Passé simple (69) — Manger (2)

(Source)



J’observe maman qui coupe des légumes pour une soupe. J’observe maman qui fait griller du foie de veau avec des tranches de bacon. Maman qui passe patiemment des pommes cuites dans le chinois pour en faire de la compote. Qui roule de la pâte. Me laisse lécher le crémage à gâteau sur les fouets du batteur à main. En saison, je l’aide à équeuter des fraises. Maman qui ne bronche pas quand je nappe son pâté chinois de ketchup, que je mélange le tout et que ça donne une boue rose et succulente. Toute la famille qui ronge des épis de maïs bien beurrés, bien salés, qu’on mange avec des concombres et des tomates des champs, tout ça acheté chez le maraîcher à Saint-Thomas-d’Aquin.

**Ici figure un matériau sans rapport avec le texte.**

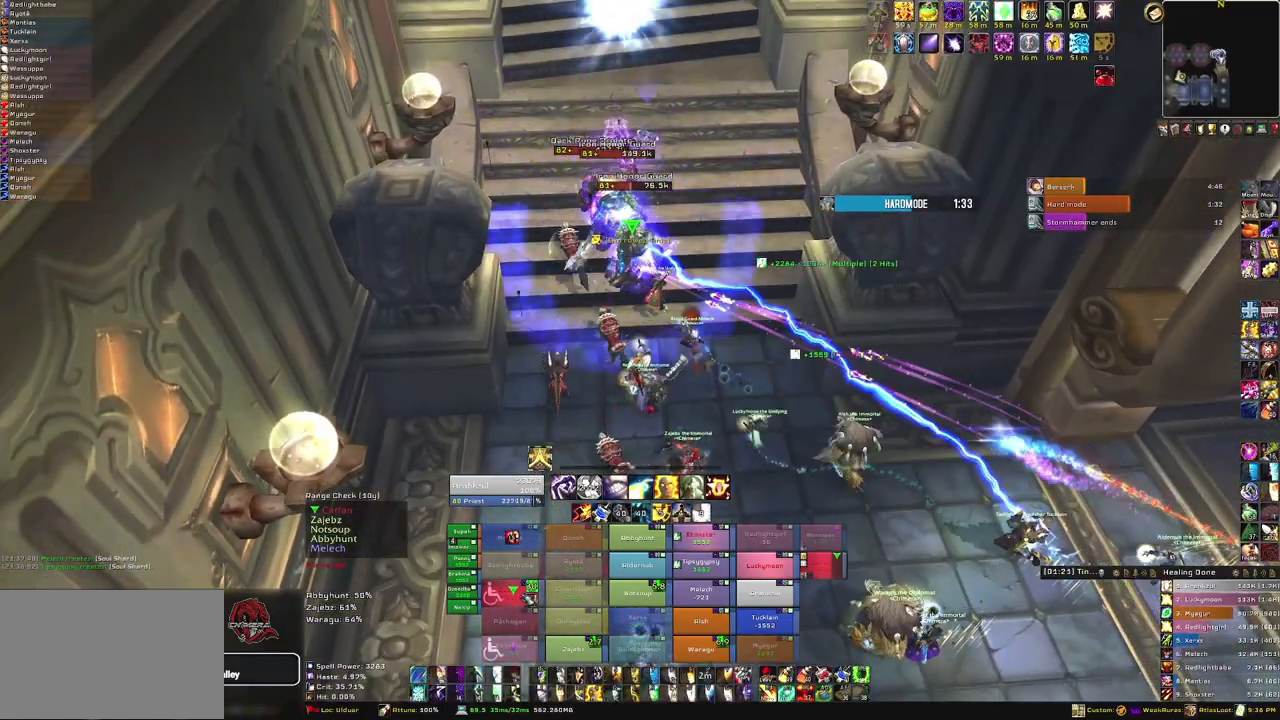
{"keys": [], "mouse": [], "events": [[67, "q", "down"], [201, "q", "up"]]}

Les beignes au sirop d’érable de la boulangerie Pinsonneault qu’on passe parfois chercher en revenant de la messe, qu’on rapporte dans un sac de papier kraft taché de cernes d’huile. Et les produits industriels chéris : Pop-Tarts, gaufres Eggo, mélange à boisson en poudre Quick (au chocolat et à la fraise), guimauve à tartiner en pot, préparation de fromage jaune-orange sous diverses marques de commerce. À l’automne et dans le temps des Fêtes, maman qui fait des réserves et remplit le congélateur et la dépense : compote de pommes, de citrouille et de rhubarbe, marinades sucrées aux concombres, ketchup au maïs, pâtés à la viande (qu’on appelle tourtières), tartes, carrés aux dattes, biscuits, etc. J’ai un souvenir particulièrement vif de tout cela; la mémoire de la nourriture est durable parce qu’elle prend racine dans les tripes.